Library Resources

The Last Days of the Incas

By Peter Patten, Reference Librarian, Walsh Library

On November 16th, 1532, the old world met the new world in a small town in the mountains of Northern Peru called Cajamarca. One-hundred sixty-eight Spanish, who had brazenly marched into the country intent on spreading Christianity for the Spanish Crown (and even more intent on enriching themselves), faced an Incan army of 80,000 encamped on the hills around them. The odds were hopeless, but incredibly, the Spanish, under Francesco Pizzaro, captured the Inca Emperor Atahualpa. With the help of horses, gunpowder, and steel, the Spanish won the battle, thus beginning the conquest of Peru.

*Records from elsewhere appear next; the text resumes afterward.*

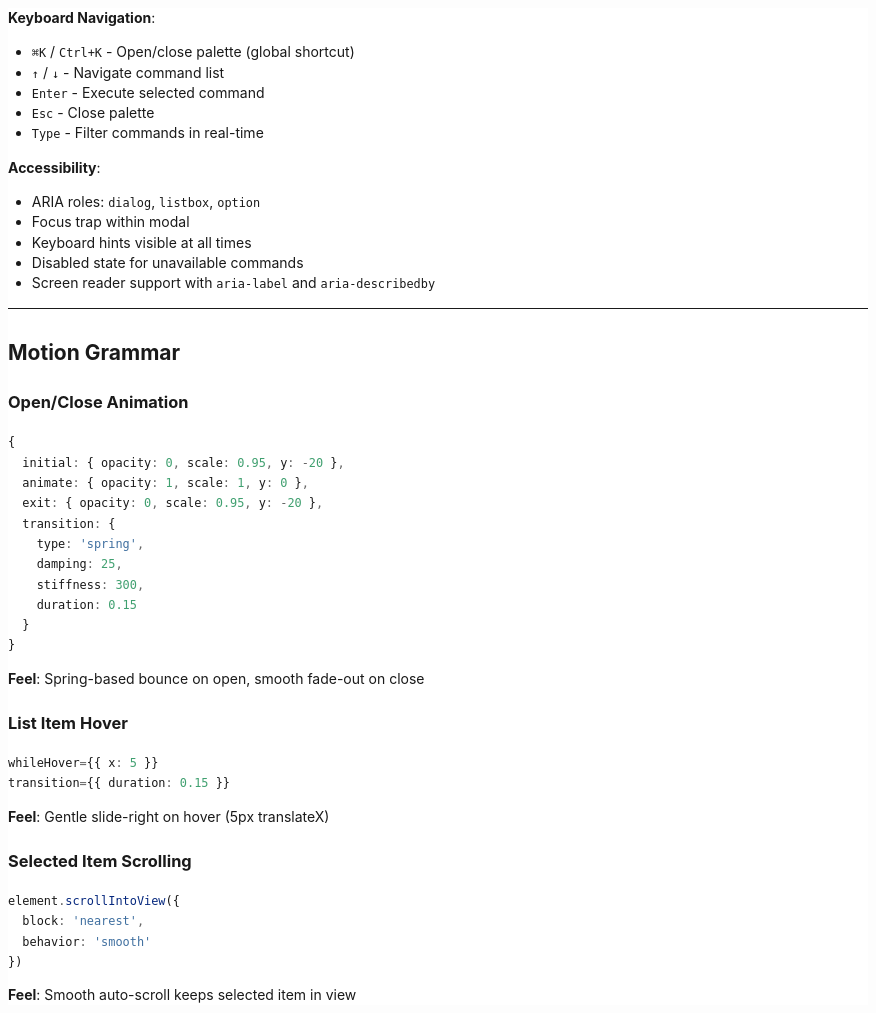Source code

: **Keyboard Navigation**:
- `⌘K` / `Ctrl+K` - Open/close palette (global shortcut)
- `↑` / `↓` - Navigate command list
- `Enter` - Execute selected command
- `Esc` - Close palette
- `Type` - Filter commands in real-time

**Accessibility**:
- ARIA roles: `dialog`, `listbox`, `option`
- Focus trap within modal
- Keyboard hints visible at all times
- Disabled state for unavailable commands
- Screen reader support with `aria-label` and `aria-describedby`

---

## Motion Grammar

### Open/Close Animation
```typescript
{
  initial: { opacity: 0, scale: 0.95, y: -20 },
  animate: { opacity: 1, scale: 1, y: 0 },
  exit: { opacity: 0, scale: 0.95, y: -20 },
  transition: {
    type: 'spring',
    damping: 25,
    stiffness: 300,
    duration: 0.15
  }
}
```

**Feel**: Spring-based bounce on open, smooth fade-out on close

### List Item Hover
```typescript
whileHover={{ x: 5 }}
transition={{ duration: 0.15 }}
```

**Feel**: Gentle slide-right on hover (5px translateX)

### Selected Item Scrolling
```typescript
element.scrollIntoView({
  block: 'nearest',
  behavior: 'smooth'
})
```

**Feel**: Smooth auto-scroll keeps selected item in view
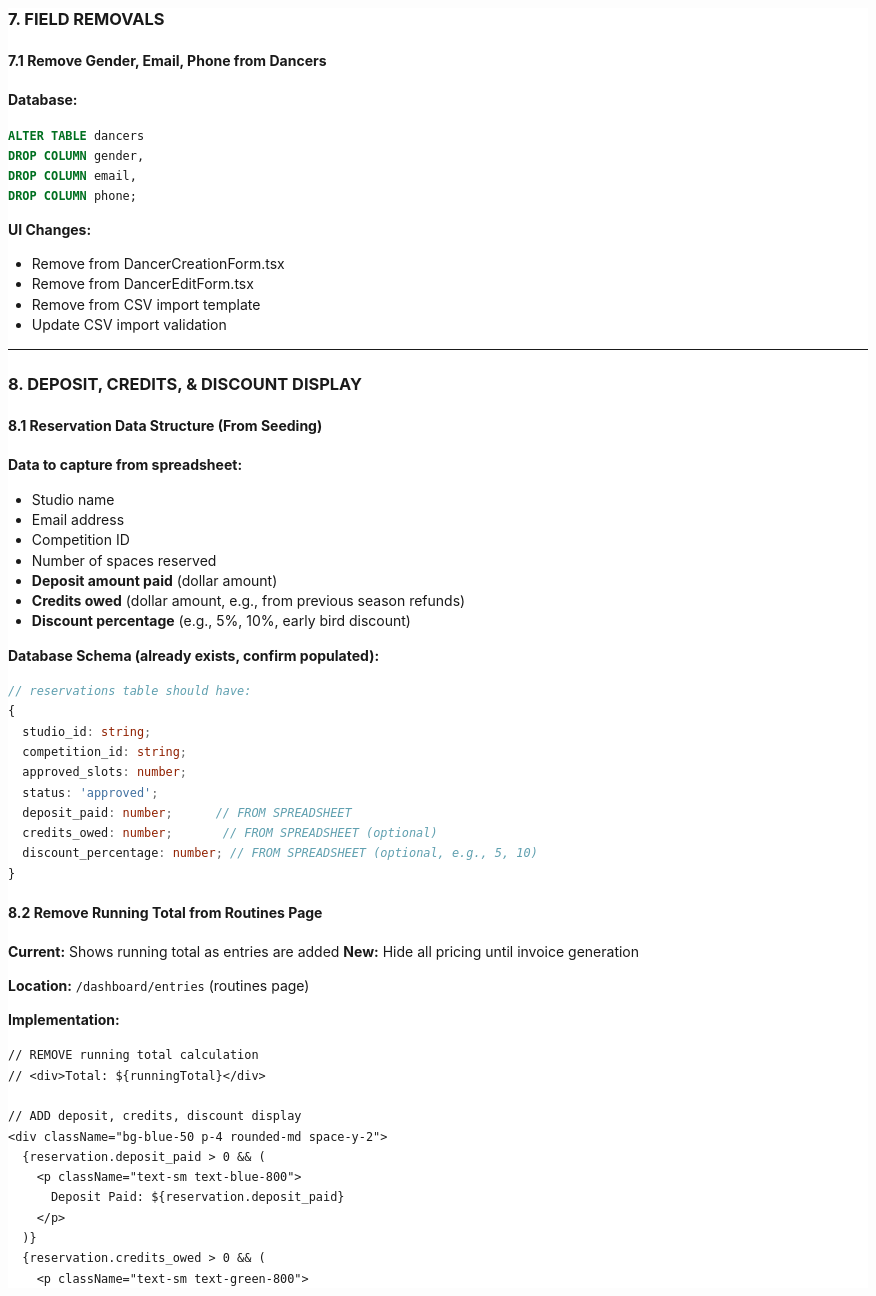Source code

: 
### 7. FIELD REMOVALS

#### 7.1 Remove Gender, Email, Phone from Dancers
**Database:**
```sql
ALTER TABLE dancers
DROP COLUMN gender,
DROP COLUMN email,
DROP COLUMN phone;
```

**UI Changes:**
- Remove from DancerCreationForm.tsx
- Remove from DancerEditForm.tsx
- Remove from CSV import template
- Update CSV import validation

---

### 8. DEPOSIT, CREDITS, & DISCOUNT DISPLAY

#### 8.1 Reservation Data Structure (From Seeding)
**Data to capture from spreadsheet:**
- Studio name
- Email address
- Competition ID
- Number of spaces reserved
- **Deposit amount paid** (dollar amount)
- **Credits owed** (dollar amount, e.g., from previous season refunds)
- **Discount percentage** (e.g., 5%, 10%, early bird discount)

**Database Schema (already exists, confirm populated):**
```typescript
// reservations table should have:
{
  studio_id: string;
  competition_id: string;
  approved_slots: number;
  status: 'approved';
  deposit_paid: number;      // FROM SPREADSHEET
  credits_owed: number;       // FROM SPREADSHEET (optional)
  discount_percentage: number; // FROM SPREADSHEET (optional, e.g., 5, 10)
}
```

#### 8.2 Remove Running Total from Routines Page
**Current:** Shows running total as entries are added
**New:** Hide all pricing until invoice generation

**Location:** `/dashboard/entries` (routines page)

**Implementation:**
```tsx
// REMOVE running total calculation
// <div>Total: ${runningTotal}</div>

// ADD deposit, credits, discount display
<div className="bg-blue-50 p-4 rounded-md space-y-2">
  {reservation.deposit_paid > 0 && (
    <p className="text-sm text-blue-800">
      Deposit Paid: ${reservation.deposit_paid}
    </p>
  )}
  {reservation.credits_owed > 0 && (
    <p className="text-sm text-green-800">
```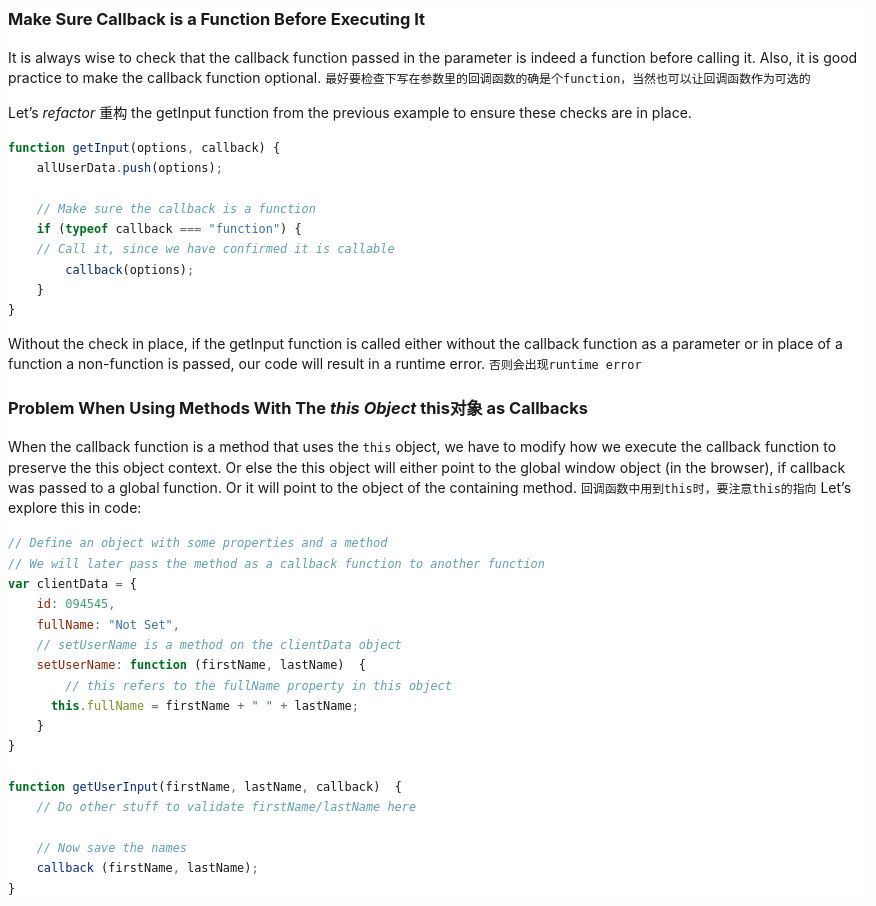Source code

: ### Make Sure Callback is a Function Before Executing It

It is always wise to check that the callback function passed in the parameter is indeed a function before calling it. Also, it is good practice to make the callback function optional. `最好要检查下写在参数里的回调函数的确是个function，当然也可以让回调函数作为可选的`

Let’s *refactor* 重构 the getInput function from the previous example to ensure these checks are in place.

```javascript
function getInput(options, callback) {
    allUserData.push(options);

    // Make sure the callback is a function
    if (typeof callback === "function") {
    // Call it, since we have confirmed it is callable
        callback(options);
    }
}
```

Without the check in place, if the getInput function is called either without the callback function as a parameter or in place of a function a non-function is passed, our code will result in a runtime error. `否则会出现runtime error`

### Problem When Using Methods With The *this Object* this对象 as Callbacks

When the callback function is a method that uses the `this` object, we have to modify how we execute the callback function to preserve the this object context. Or else the this object will either point to the global window object (in the browser), if callback was passed to a global function. Or it will point to the object of the containing method. `回调函数中用到this时，要注意this的指向`
Let’s explore this in code:

```javascript
// Define an object with some properties and a method
// We will later pass the method as a callback function to another function
var clientData = {
    id: 094545,
    fullName: "Not Set",
    // setUserName is a method on the clientData object
    setUserName: function (firstName, lastName)  {
        // this refers to the fullName property in this object
      this.fullName = firstName + " " + lastName;
    }
}

function getUserInput(firstName, lastName, callback)  {
    // Do other stuff to validate firstName/lastName here

    // Now save the names
    callback (firstName, lastName);
}
```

History is full of such amazing events, but why should we care about things that happened 500 years ago? As this battle (or really more of a massacre) shows, actual events can be more interesting and certainly more consequential than any dreamed-up fiction. A good writer can show how people who shaped events hundreds of years ago were just as brave, as greedy, as cowardly, and as fallible as people today. There is a cosmological theory called “the block universe” that maintains that all past time and future time are as real as the present, though inaccessible to us. Pizzaro and Atahualpa may be distant to us, but they lived in their present just as we live in ours.

I recently finished The Last of the Incas by Kim MacQuarrie. It’s an account of the Spanish conquest of Peru. My interest was sparked by a trip there last year. Since then I have been reading more history books about the “Age of Discovery” that occurred from around the 15th to the 18th century.

It is not a pretty picture. It’s a story of battles, torture, epidemic diseases, enslavement, and genocide.

But it is not all grim. Even in the 16th century, there were those who were appalled by the decimation of native peoples by violence and disease and who actually managed to have Charles V, the Holy Roman Emperor, pass laws for more humane treatment of the people in the new Spanish colonies. These laws were widely ignored and eventually repealed, but I was surprised that there was a sense of the immorality of the conquest of the Americas even then.

Walsh Library has a copy of The Last of the Incas and many more books on the Spanish conquests in the Americas. If you look the book up in our catalog, click on the full “Catalog Record” tab and click on the geographical terms “Peru–History–Conquest, 1522-1548” to find more books on the subject (see screenshot below). You can also simply perform a subject search for “Peru–History–Conquest, 1522-1548” in the library catalog.